Despite these attempts, the drug errors are still occurring with disturbing regularity.
“I have read some studies that say mainly 90 % of anesthesiologists Dr. Kelly Michelsen, a Uddran colleague at UW Medicine and an anesthetic professor at Washington University, said that there was an error of a drug at some point in their career.
As a medical professional and a trainer, he was surprised to discover a mistake about making a mistake, and alerting anesthesiologists in the actual time, should be among the abilities of artificial intelligence. She said, “I was like, this looks like something that should not be very difficult for artificial intelligence to do.” “Ninety-nine percent of the medications we use are these 10-20 medications, and therefore my idea was that we could train artificial intelligence to identify and act as a second group of eyes.”
the study
Michaelsen focused on the vials ’exchange errors, which represent About 20 % Of all the errors of the drugs.
All medications that were injected into flasks carry signs, which are then transferred, come to a syringe that carries signs on a drug cart in the operating room. But in some cases, someone chooses the wrong vial, or the injection is classified incorrectly, and the patient is injected with the wrong drug.
In one of the notorious vials’ exchange error in particular, a 75 -year -old woman was injected into the Medical Center at Vanderbelt University in Tennessee with a deadly dose of paralyzed drugs instead of restored disorder, which led to her death and a subsequent criminal trial.
Mikesen believed that these tragedies can be prevented through “smart glasses”-adding a cosmetic that can be worked on behalf of the protective glasses that all employees wear during operations. By working with her colleagues in the Department of Computer Science at the University of Washington, she designed a system that can erase the immediate environment for injection and decision -making designations, read it and reveal whether they are identical.
She said: “He is enlarged on the poster and discovers, for example, propofols inside the syringe, but Oondsetron is inside the bottle, and thus produces a warning.” “Or that the two silences are identical, so everything is good, keep your day.”
The construction of the Michaelsen device and its team took more than three years, and half of it spent approval to use the pre -recorded video flows for anesthesia specialists in preparing medicines properly inside the operating room. Once the green light was given, I managed to train artificial intelligence on this data, along with additional shots – this time in preparing a laboratory – of the mistakes made.
“There are many problems related to exhaustion in the operating room, so we had to make sure that it works very well, and it can do an ideal work in discovering errors, and so on [if used for real] She said: “It will not give false warnings.
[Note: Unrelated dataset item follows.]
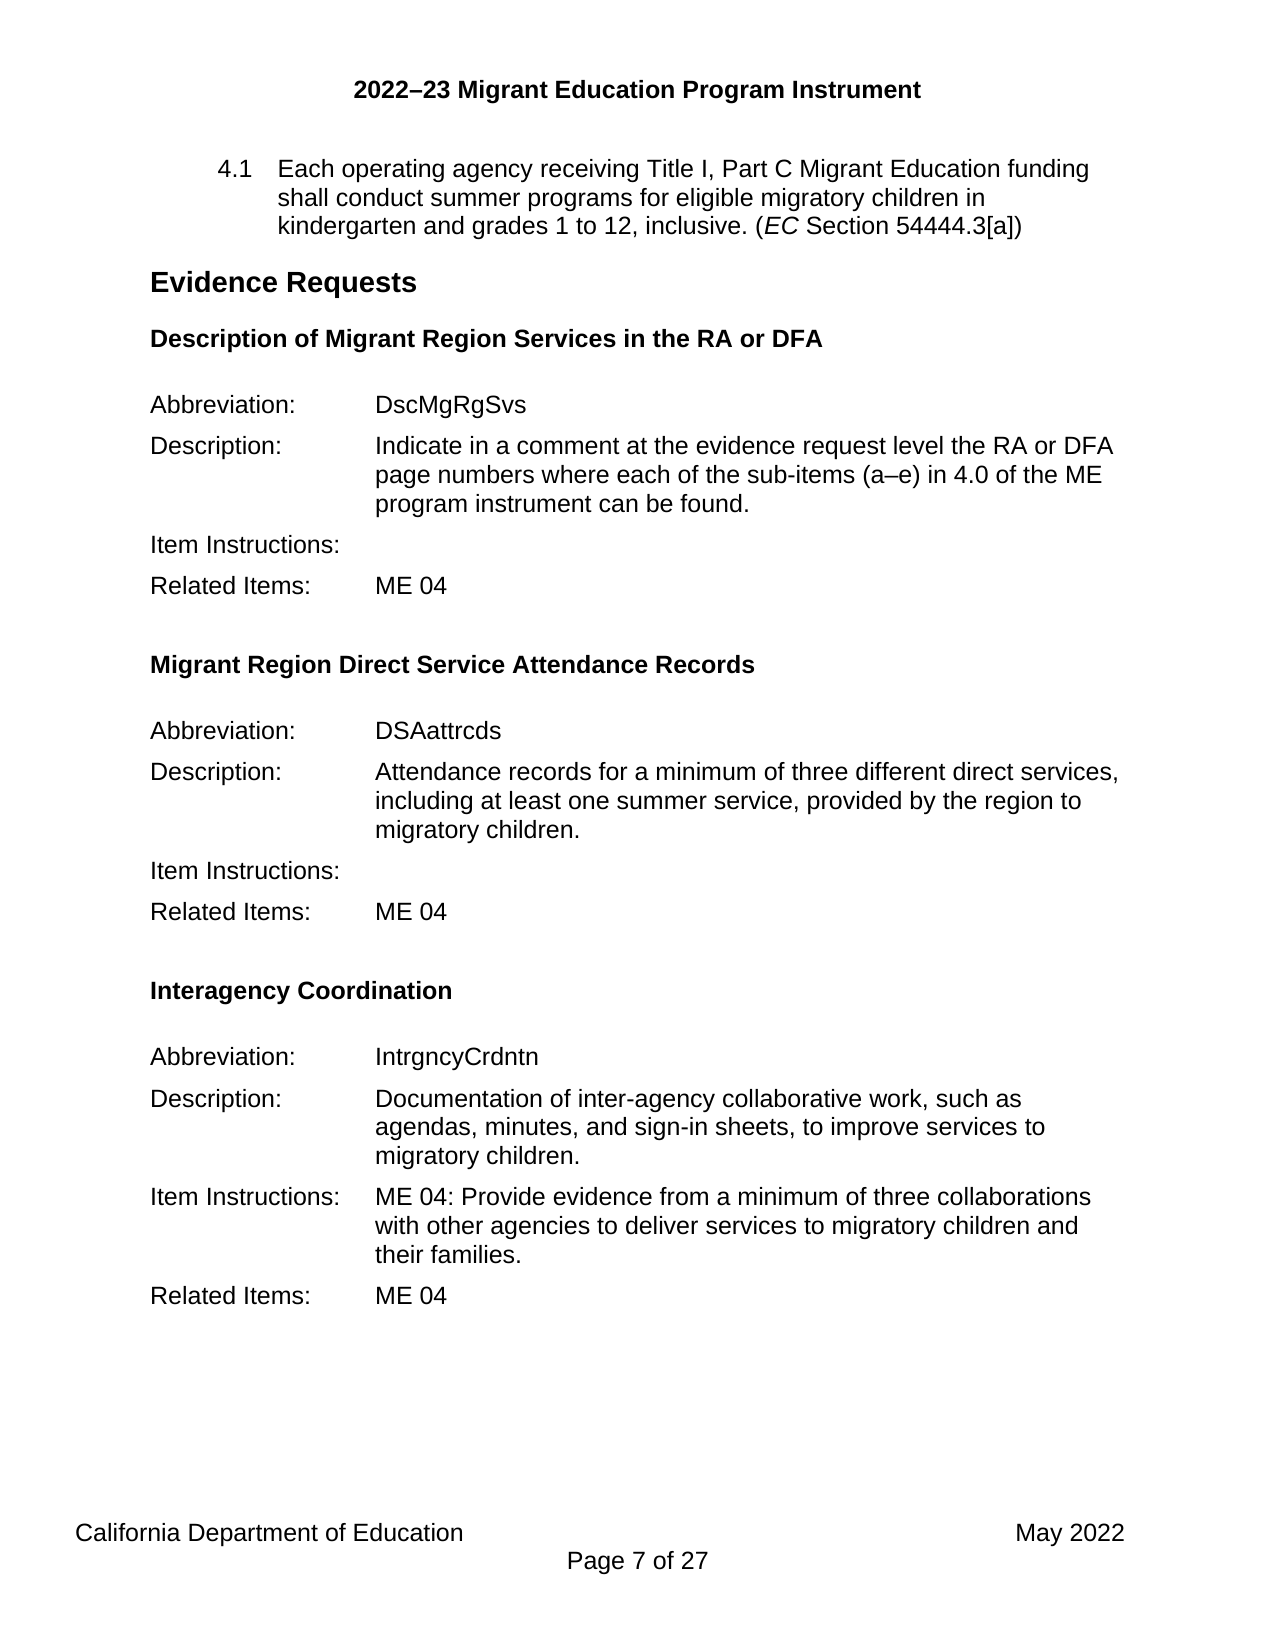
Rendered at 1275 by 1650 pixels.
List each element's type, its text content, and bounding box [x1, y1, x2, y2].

For clear ethical reasons, we were unable to make mistakes on the purpose of the patients concerned, so we did so in the simulation operating room.”
in study It was published late last year, Mikesen stated that the device discovered the bottom of the bottle of the vials with a resolution of 99.6 %. All that remains is to determine the best way to transmit warning messages and can be ready for use in the real world, waiting for food and medicine removal. The study has not been funded by Amnesty International Technology.